A seguir algumas das estratégias apontadas durante a III Oficina Nacional.
- Dar visibilidade aos cenários apontados pelo monitoramento aproveitando as datas de mobilização – 18 de Maio e 12 de Junho –, com o mote de reafirmar o posicionamento de que a Copa poderia ser uma oportunidade para fortalecer o Sistema de Garantia de Direitos, mas isso não ocorreu.
- Desenvolver um instrumental simples para que as redes possam levantar dados durante a Copa, de modo que não tenhamos apenas os relatórios gerados pelos Comitês da Agenda de Convergência, que podem não mostrar todas as situações.
- Comunicação interna: criar um canal de comunicação ágil para que as redes possam se articular e trocar informações, experiências e sugestões durante os jogos (grupo no Facebook).
- Observação comunicativa: destinar equipes das entidades e fazer articulação com meios de comunicação alternativos (Mídia Ninja e outros) e grupos de jovens comunicadores para que registrem qualquer violação de direitos de crianças e adolescentes, especialmente nas manifestações e Fan Fests, de modo que tenhamos material para denúncias, repercussão pública e prevenção a outras violações.
- Fazer articulação com RENAP, Centros de Defesa e outros órgãos para agilizar a intervenção jurídica em casos de violações de direitos dos adolescentes nas manifestações.
- Ação pós-Copa: garantir a realização da 4ª Oficina Nacional das Redes para fazer uma avaliação aprofundada do processo, produzir documentos com essa avaliação (inclusive para denúncias internacionais) e construir as estratégias de continuidade da articulação das redes, por exemplo, na pauta das grandes obras.
- Participação política das redes no comitê local com o objetivo de exercer o controle social, isto é, o acompanhamento das ações planejadas e executadas pelo comitê.

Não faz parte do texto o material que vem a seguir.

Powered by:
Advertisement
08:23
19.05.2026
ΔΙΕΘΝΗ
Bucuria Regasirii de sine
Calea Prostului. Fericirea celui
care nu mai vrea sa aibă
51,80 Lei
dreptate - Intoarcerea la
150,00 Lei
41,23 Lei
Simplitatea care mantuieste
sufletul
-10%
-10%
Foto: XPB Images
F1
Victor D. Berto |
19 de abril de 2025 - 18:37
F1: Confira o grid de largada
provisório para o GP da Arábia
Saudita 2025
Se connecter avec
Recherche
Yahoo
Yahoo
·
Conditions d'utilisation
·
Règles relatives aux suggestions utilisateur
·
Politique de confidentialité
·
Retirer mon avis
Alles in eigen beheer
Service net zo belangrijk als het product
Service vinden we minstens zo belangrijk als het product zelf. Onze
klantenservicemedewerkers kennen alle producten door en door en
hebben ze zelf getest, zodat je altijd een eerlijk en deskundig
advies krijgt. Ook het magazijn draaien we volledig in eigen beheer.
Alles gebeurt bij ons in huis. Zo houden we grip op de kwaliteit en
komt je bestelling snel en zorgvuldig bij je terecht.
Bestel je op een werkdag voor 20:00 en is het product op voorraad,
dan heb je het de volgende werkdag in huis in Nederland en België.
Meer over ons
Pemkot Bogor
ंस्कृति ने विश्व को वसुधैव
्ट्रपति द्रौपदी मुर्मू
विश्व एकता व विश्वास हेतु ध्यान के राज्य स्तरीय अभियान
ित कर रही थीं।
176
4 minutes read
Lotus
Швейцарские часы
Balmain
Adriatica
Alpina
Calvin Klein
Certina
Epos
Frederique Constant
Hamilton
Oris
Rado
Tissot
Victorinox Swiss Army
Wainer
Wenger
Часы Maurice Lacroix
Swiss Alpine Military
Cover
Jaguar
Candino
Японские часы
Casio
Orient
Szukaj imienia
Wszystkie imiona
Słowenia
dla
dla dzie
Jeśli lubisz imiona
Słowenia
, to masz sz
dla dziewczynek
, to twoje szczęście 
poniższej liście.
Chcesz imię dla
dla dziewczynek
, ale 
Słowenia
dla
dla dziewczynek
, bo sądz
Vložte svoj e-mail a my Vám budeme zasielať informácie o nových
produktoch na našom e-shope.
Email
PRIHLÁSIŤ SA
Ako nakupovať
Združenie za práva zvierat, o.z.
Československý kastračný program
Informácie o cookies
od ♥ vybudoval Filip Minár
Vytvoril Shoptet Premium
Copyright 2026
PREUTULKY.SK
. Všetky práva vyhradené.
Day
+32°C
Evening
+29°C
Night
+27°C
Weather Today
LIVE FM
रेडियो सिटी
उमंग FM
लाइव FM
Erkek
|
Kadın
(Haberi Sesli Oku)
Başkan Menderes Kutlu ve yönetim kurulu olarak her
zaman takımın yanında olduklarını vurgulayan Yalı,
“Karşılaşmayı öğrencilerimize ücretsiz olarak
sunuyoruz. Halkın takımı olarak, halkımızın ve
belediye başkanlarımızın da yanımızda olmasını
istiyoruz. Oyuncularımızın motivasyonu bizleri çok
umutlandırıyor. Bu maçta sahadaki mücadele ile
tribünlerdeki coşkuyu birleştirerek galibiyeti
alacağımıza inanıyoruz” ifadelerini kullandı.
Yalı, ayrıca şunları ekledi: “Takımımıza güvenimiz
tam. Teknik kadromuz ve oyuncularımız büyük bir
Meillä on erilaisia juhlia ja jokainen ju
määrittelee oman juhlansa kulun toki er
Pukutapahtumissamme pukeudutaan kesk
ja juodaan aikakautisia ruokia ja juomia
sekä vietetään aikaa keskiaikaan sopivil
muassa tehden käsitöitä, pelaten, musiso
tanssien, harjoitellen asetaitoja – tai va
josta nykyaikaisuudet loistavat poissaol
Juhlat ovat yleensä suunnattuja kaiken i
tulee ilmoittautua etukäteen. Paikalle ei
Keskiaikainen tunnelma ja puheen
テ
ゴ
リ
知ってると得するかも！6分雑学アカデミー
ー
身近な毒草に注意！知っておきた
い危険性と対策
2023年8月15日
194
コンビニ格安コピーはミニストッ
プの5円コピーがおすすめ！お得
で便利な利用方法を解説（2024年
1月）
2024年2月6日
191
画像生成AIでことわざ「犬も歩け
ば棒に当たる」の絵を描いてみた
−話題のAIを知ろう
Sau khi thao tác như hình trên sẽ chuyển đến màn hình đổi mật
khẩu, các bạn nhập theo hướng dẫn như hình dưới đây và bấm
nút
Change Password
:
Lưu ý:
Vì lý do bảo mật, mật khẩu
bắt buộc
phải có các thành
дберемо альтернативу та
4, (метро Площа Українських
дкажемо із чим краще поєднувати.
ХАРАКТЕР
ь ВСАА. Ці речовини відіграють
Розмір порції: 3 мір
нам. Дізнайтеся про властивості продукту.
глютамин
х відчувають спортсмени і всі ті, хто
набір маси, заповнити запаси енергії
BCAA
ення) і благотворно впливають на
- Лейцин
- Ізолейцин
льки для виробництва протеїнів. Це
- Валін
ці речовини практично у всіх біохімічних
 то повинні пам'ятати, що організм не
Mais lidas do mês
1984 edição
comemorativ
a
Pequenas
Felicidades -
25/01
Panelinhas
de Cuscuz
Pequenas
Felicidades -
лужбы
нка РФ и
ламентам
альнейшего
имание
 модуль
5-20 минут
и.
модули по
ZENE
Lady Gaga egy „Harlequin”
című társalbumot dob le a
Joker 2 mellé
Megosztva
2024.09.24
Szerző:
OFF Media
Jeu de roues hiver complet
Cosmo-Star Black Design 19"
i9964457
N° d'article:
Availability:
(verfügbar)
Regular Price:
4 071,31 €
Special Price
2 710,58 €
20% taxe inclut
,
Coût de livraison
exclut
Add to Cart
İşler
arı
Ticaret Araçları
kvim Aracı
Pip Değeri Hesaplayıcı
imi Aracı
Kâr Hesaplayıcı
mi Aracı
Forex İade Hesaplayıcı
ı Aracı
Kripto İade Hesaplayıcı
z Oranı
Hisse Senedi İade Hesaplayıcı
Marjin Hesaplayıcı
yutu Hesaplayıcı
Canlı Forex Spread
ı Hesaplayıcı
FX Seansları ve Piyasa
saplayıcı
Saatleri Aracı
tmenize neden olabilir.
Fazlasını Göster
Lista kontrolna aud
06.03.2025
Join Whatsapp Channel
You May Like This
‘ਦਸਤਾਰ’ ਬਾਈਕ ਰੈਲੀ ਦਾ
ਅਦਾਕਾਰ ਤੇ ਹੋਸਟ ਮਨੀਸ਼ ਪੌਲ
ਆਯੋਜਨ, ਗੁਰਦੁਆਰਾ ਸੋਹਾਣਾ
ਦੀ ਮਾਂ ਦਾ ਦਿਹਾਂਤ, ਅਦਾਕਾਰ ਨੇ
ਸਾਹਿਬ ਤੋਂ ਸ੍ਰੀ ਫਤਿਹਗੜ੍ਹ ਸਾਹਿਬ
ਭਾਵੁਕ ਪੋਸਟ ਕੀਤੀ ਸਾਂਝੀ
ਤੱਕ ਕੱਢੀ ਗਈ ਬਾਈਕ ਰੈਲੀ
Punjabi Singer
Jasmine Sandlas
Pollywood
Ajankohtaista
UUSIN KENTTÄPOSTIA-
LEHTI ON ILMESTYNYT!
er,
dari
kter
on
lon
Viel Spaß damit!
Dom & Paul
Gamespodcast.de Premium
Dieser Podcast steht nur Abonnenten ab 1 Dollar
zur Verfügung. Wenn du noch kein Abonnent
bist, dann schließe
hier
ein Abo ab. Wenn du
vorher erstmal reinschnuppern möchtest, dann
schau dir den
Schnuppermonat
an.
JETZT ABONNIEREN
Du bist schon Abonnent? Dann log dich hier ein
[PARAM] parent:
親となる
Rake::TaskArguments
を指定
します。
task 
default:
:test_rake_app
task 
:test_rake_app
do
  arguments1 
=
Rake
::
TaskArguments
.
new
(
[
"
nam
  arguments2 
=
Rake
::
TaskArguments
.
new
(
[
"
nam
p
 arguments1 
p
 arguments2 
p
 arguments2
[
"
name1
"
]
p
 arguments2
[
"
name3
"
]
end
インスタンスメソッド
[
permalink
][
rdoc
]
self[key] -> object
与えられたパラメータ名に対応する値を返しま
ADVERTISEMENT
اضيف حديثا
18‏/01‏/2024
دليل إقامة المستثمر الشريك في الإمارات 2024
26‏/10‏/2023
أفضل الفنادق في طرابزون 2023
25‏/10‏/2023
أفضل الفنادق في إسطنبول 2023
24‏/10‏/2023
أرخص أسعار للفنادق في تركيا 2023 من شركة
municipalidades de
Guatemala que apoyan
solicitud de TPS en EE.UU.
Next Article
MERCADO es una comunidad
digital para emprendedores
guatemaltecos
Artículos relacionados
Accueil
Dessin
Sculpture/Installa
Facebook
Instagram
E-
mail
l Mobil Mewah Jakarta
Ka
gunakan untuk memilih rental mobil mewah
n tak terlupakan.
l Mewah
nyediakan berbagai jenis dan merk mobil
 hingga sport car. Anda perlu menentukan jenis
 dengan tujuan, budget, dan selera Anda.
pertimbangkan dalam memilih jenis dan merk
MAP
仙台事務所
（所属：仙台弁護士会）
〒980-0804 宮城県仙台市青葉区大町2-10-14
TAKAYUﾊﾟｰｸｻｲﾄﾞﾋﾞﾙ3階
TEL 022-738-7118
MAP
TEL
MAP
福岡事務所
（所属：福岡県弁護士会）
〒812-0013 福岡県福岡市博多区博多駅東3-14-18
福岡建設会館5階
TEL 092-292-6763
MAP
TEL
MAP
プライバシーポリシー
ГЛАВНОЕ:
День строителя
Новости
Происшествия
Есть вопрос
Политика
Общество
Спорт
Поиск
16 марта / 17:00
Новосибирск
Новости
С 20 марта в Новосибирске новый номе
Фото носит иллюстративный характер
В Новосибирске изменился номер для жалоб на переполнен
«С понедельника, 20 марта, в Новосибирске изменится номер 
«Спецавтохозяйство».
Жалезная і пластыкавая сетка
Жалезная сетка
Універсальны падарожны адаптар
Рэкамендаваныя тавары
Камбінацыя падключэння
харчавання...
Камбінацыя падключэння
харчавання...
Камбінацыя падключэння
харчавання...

- Compartilhar o resultado das deliberações deste Encontro Nacional, com os membros da rede local.
- Reunião de articulação das redes estaduais locais para deliberar sobre as estratégias a serem encaminhadas para o exercício do controle social e decidir o posicionamento frente ao Comitê Local.
- Conhecer o fluxo de atuação do Comitê Local na Copa: analisar o Plano de ação.
- Elaborar um instrumental norteador para atuação das Redes no Controle Social.
- Criar uma agenda para as redes realizarem o controle social durante a Copa.